[데이터셋 발췌]
--*--

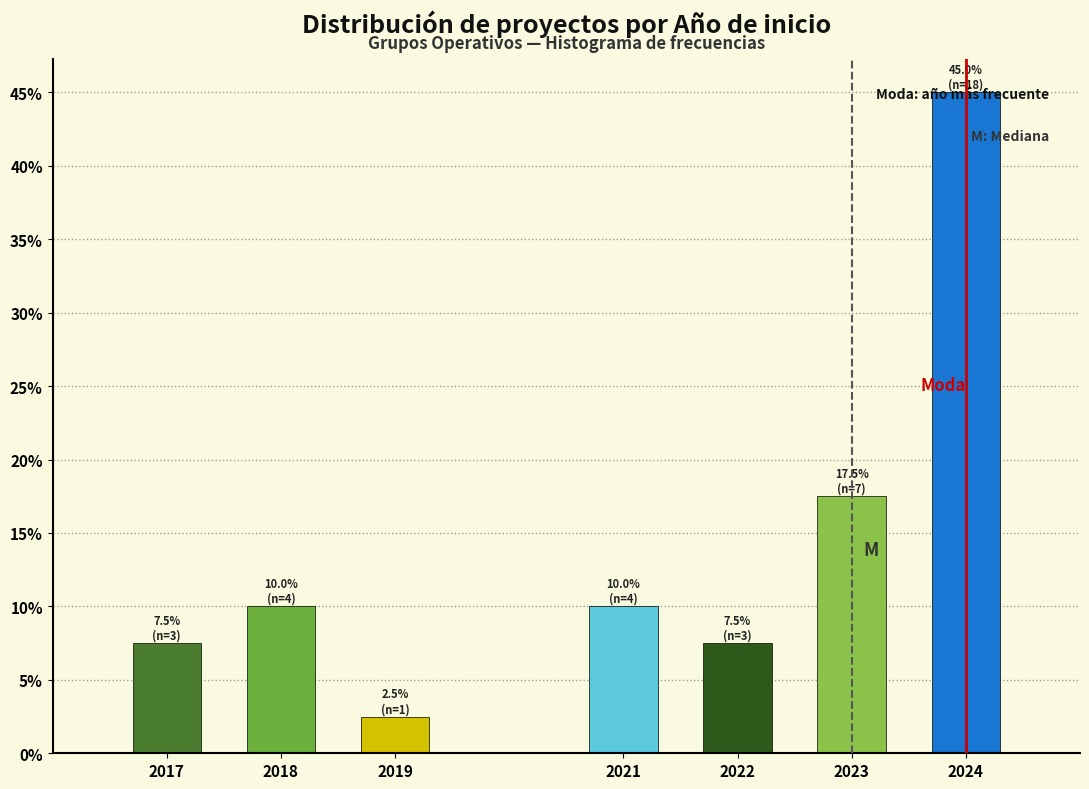

What is the value of the 7th bar from the left?

45.0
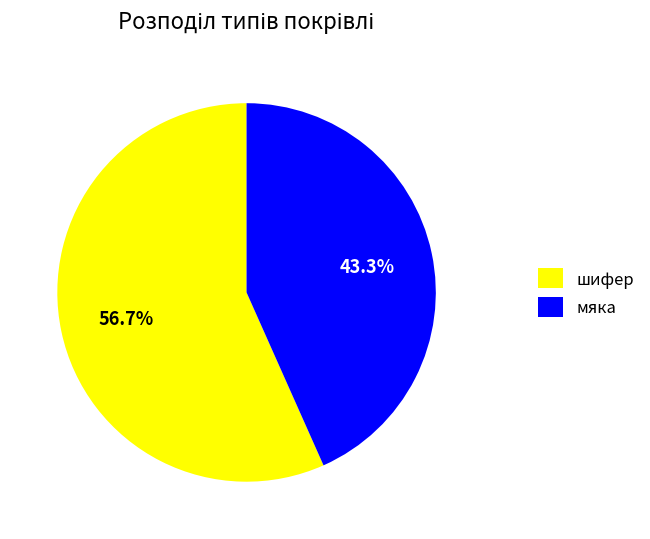

What is the majority slice?

шифер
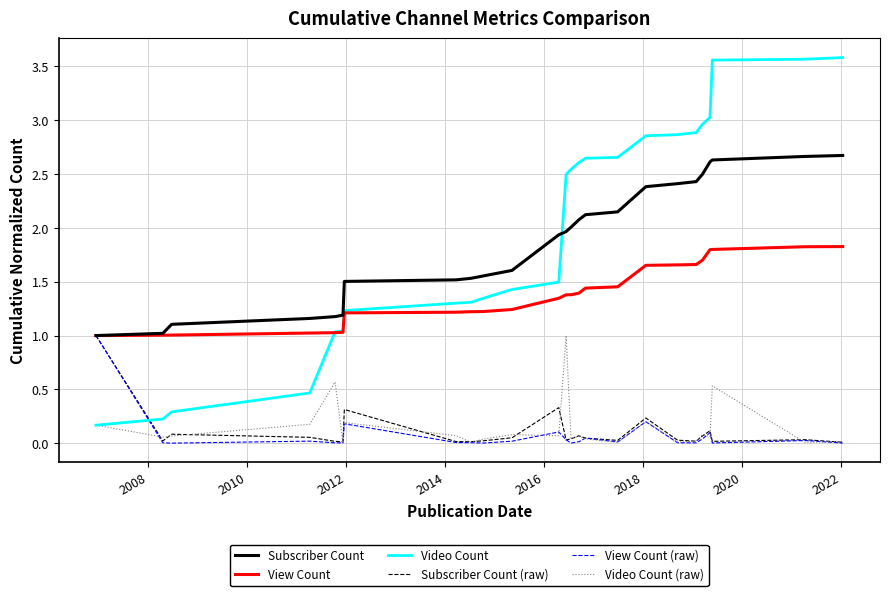

Count the number of categories in the chart.

25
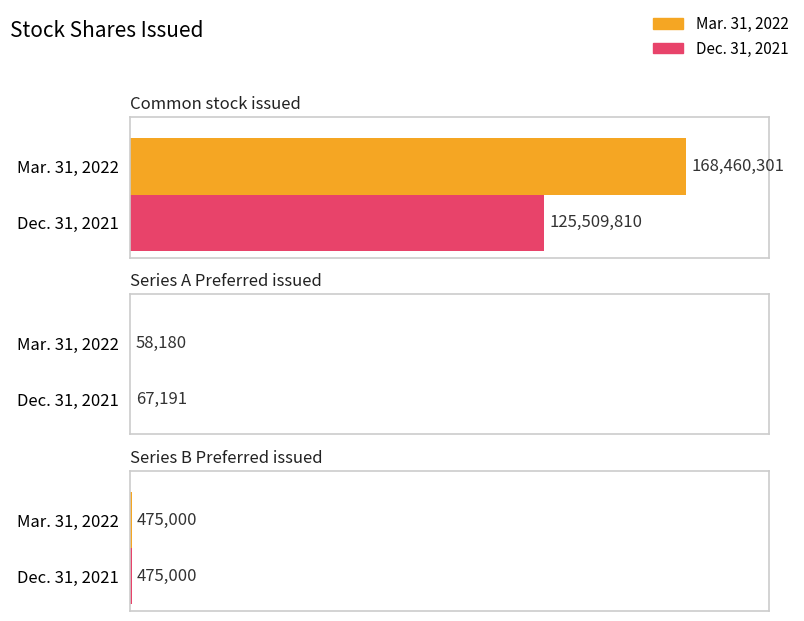

The Mar. 31, 2022 series shows 168460301 at Common stock issued. True or false?

True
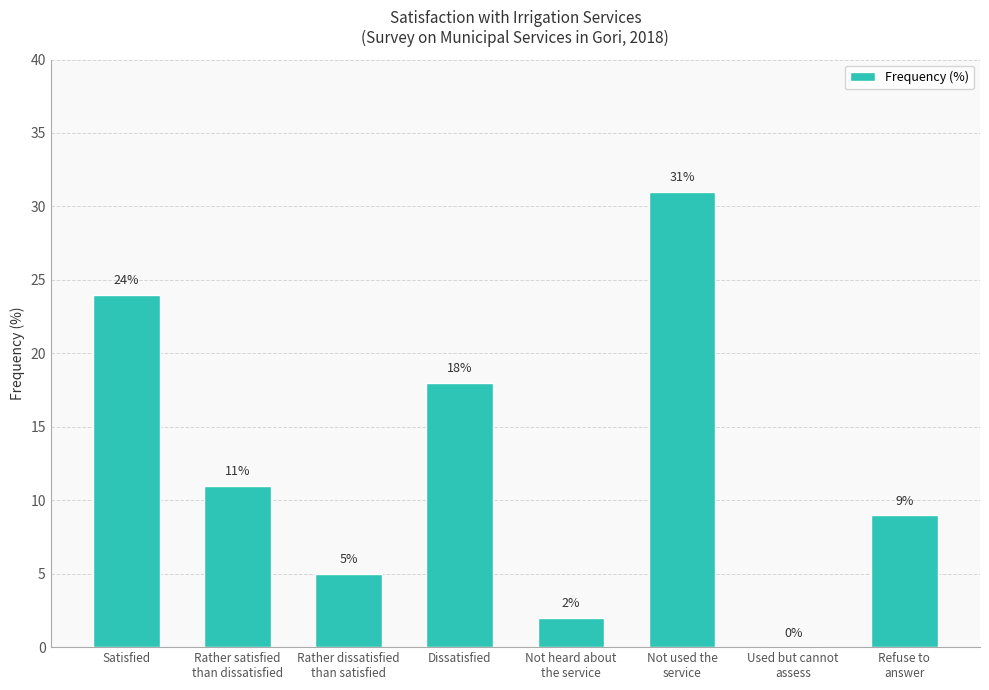

The value at Rather dissatisfied
than satisfied is 8. True or false?

False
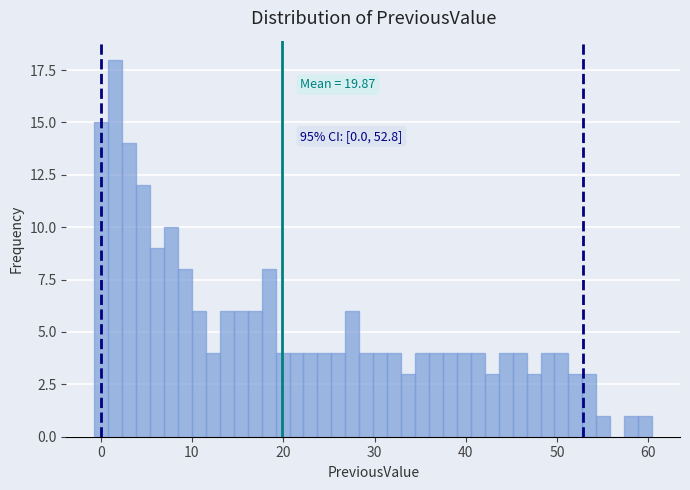

Around what value on the x-axis is the tallest bar? Give the approximate position of its centre, as read against the axis.

2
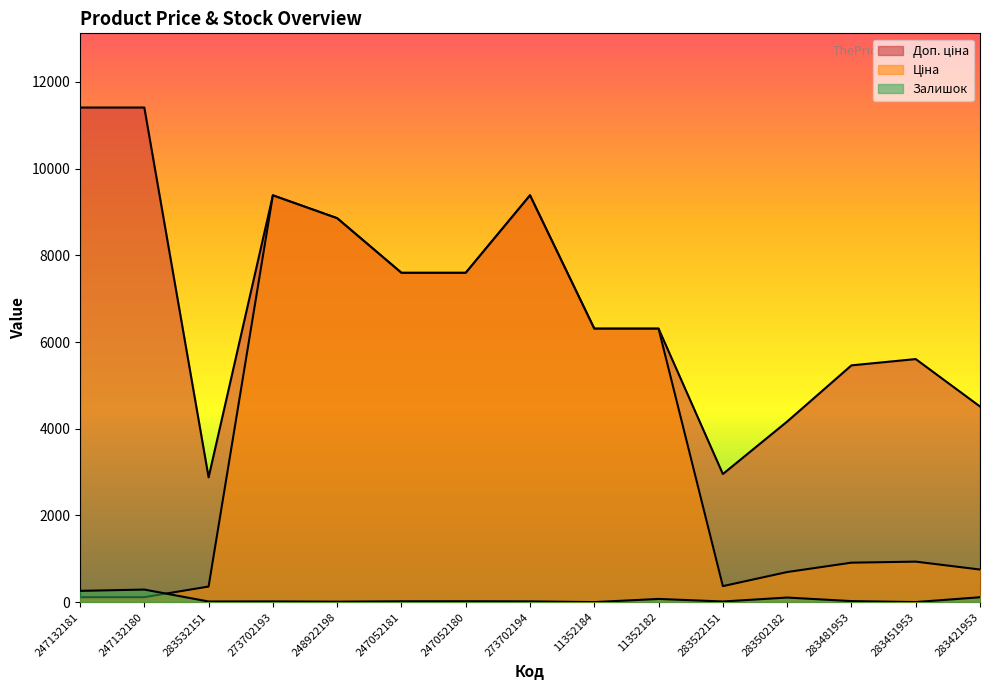

At which category does Ціна reach its first local valley?

283522151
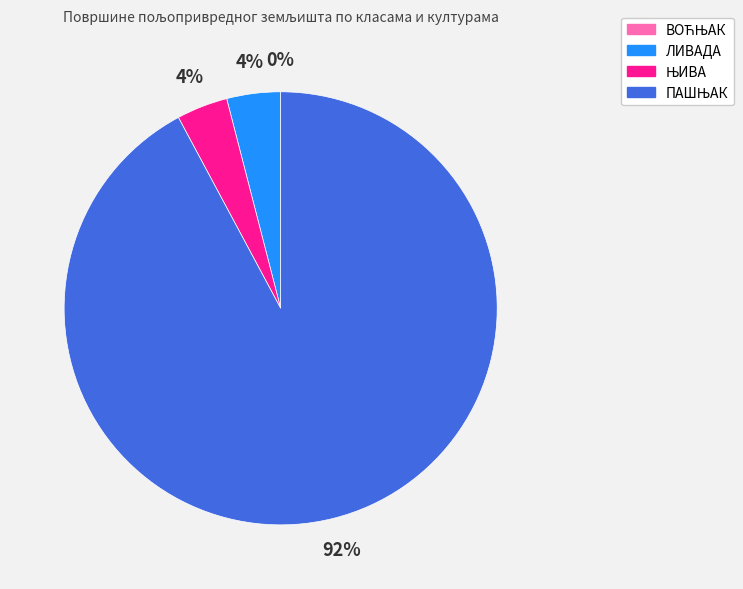

To the nearest percent, what is the difference between the largest and smallest slice percentages?

92%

--*--

과제 설명:
위 기록에서 "To the nearest"이 들어 있는 줄부터 기록의 마지막까지, 양 끝을 포함한 줄들을 그대로 다시 적으세요. 그림은 답에 넣지 마세요.

과제 답변:
To the nearest percent, what is the difference between the largest and smallest slice percentages?

92%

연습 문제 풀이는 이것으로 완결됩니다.